BOOK REVIEW: Ways of Being by James Bridle


WAYS OF BEING: Animals, Plants, Machines: The Search for a Planetary Intelligence, by James Bridle


In a tech environment fixated on systemic disruption, the artist and writer James Bridle (who uses they/them pronouns) has earned a reputation as a disrupter among disrupters. In their writing and artwork — and also at the glossy tech conferences where they often speak —- Bridle holds forth a dark vision of where big tech has actually led us, for all its utopian claims. In their first book, “New Dark Age: Technology and the End of the Future,” Bridle depicted a world smothering under dark clouds both literal and figurative, a planet whose ecological and structural collapse cannot even be grasped by its people, obscured as it is in a fog of impenetrable complexity. In Bridle’s view, world culture is currently locked in a vicious and deadly cycle, endlessly insisting “on the power of images and computation to rectify a situation that is produced by our unquestioning belief in their authority.” It’s suicide by data, on a global scale.

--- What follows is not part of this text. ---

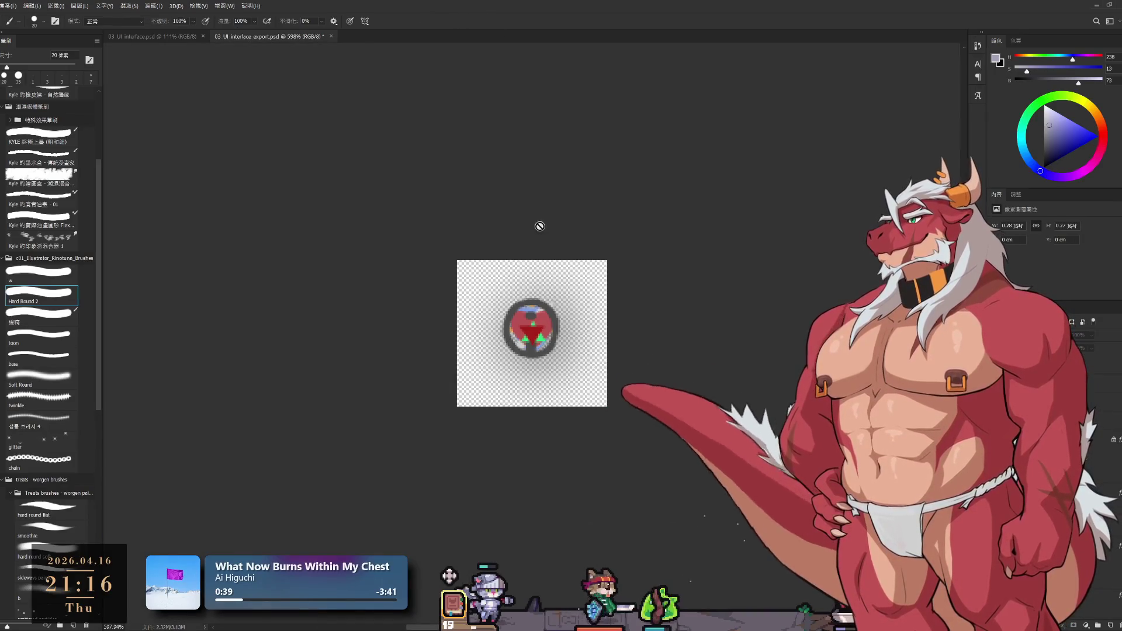
pyautogui.moveTo(532, 327); pyautogui.dragTo(531, 332)
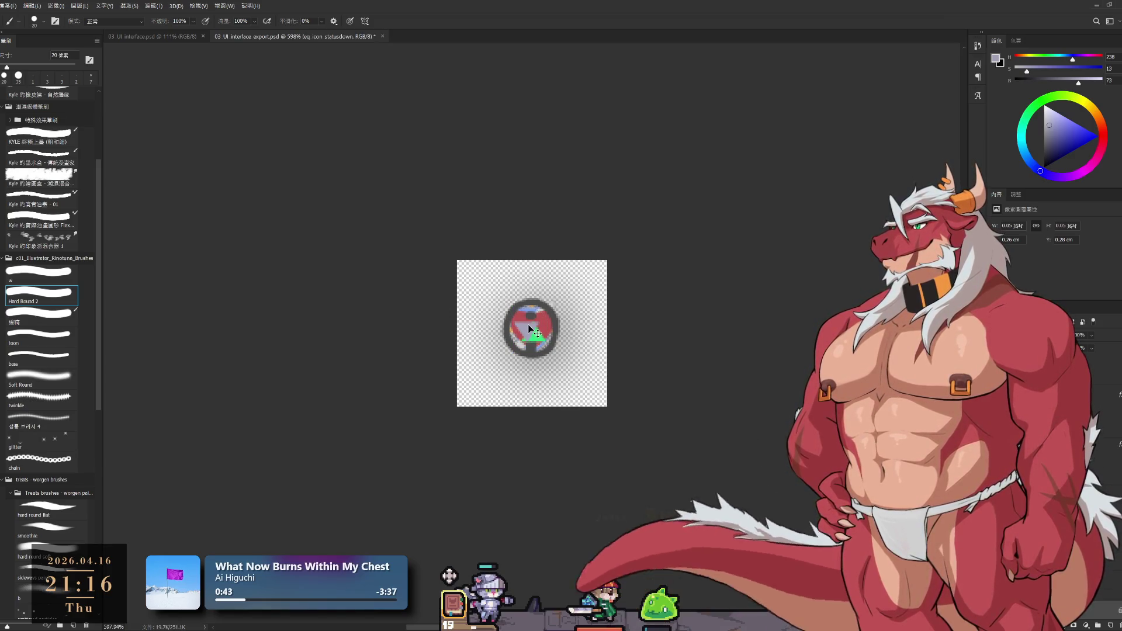
# Undo the stray brush stroke and hide the grey inverted triangle, leaving the green up arrow.
pyautogui.press('ctrl+z')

Bridle’s new book, “Ways of Being,” picks up where “New Dark Age” left off, in a world doomed by our collective twisting of needs and beliefs into inscrutable and largely malevolent systems. “Ways of Being” opens in Epirus, Greece, a rugged and pristine mountain terrain that is home to “bears, wolves, foxes, jackals, golden eagles and some of the oldest trees and forests in Europe,” but which has recently fallen into the clutches of the massive energy company Repsol, and with it the sophisticated artificial intelligence Repsol employs for the speculation and extraction of petroleum. As Bridle walks this mountainous idyll, the Ionian Sea distantly shimmers, but the land is staked and flagged for hundreds of kilometers for imminent drilling, “alien probes, the operations of an artificial intelligence optimized to extract the resources required to maintain our current rate of growth, at whatever cost necessary.”

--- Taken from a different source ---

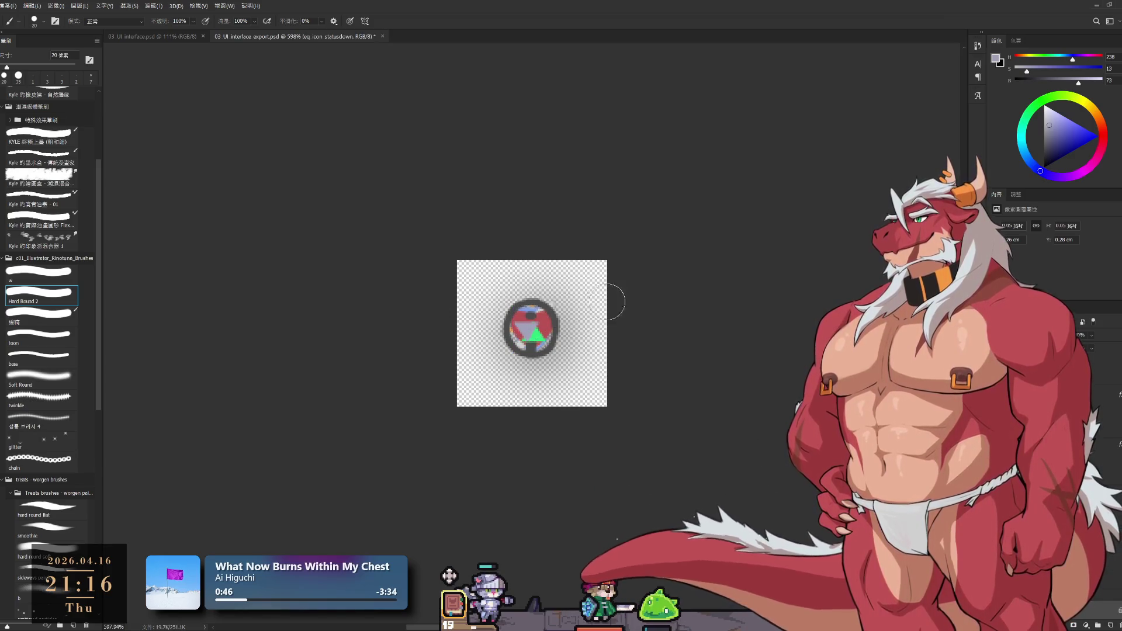
pyautogui.scroll(5, 538, 322)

As in the postapocalyptic fictions of Margaret Atwood or Cormac McCarthy, Bridle’s landscape belongs simultaneously to our ravaged future and our mythic past, and their voice, in these first pages — and in significant portions of the book that follows — comes from this portentous world like a doomsday prophet’s. “We become more like the machines we envisage,” Bridle warns, just as we face “the wholesale despoliation of the planet, and our growing helplessness in the face of vast computational power.” But it is here that Bridle begins to open a route to salvation: By abandoning our limited, Western ideas about what constitutes intelligence, we might look “beyond the horizon of our own selves and our own creations to glimpse another kind, or many different kinds, of intelligence.” In the very world we are destroying, Bridle writes, is “a whole realm of other ways of thinking and doing intelligence,” with which we — and our technologies — must find more symbiotic ways to coexist and interact. “In short,” Bridle declares, “we must discover an ecology of technology.”